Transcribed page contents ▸

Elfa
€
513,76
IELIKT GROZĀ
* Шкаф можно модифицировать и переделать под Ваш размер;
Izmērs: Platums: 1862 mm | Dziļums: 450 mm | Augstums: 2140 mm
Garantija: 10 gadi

EXERCISE PROMPT ▸ Give back every entry exactly, with nothing left out.

FINAL ANSWER ▸
Elfa
€
513,76
IELIKT GROZĀ
* Шкаф можно модифицировать и переделать под Ваш размер;
Izmērs: Platums: 1862 mm | Dziļums: 450 mm | Augstums: 2140 mm
Garantija: 10 gadi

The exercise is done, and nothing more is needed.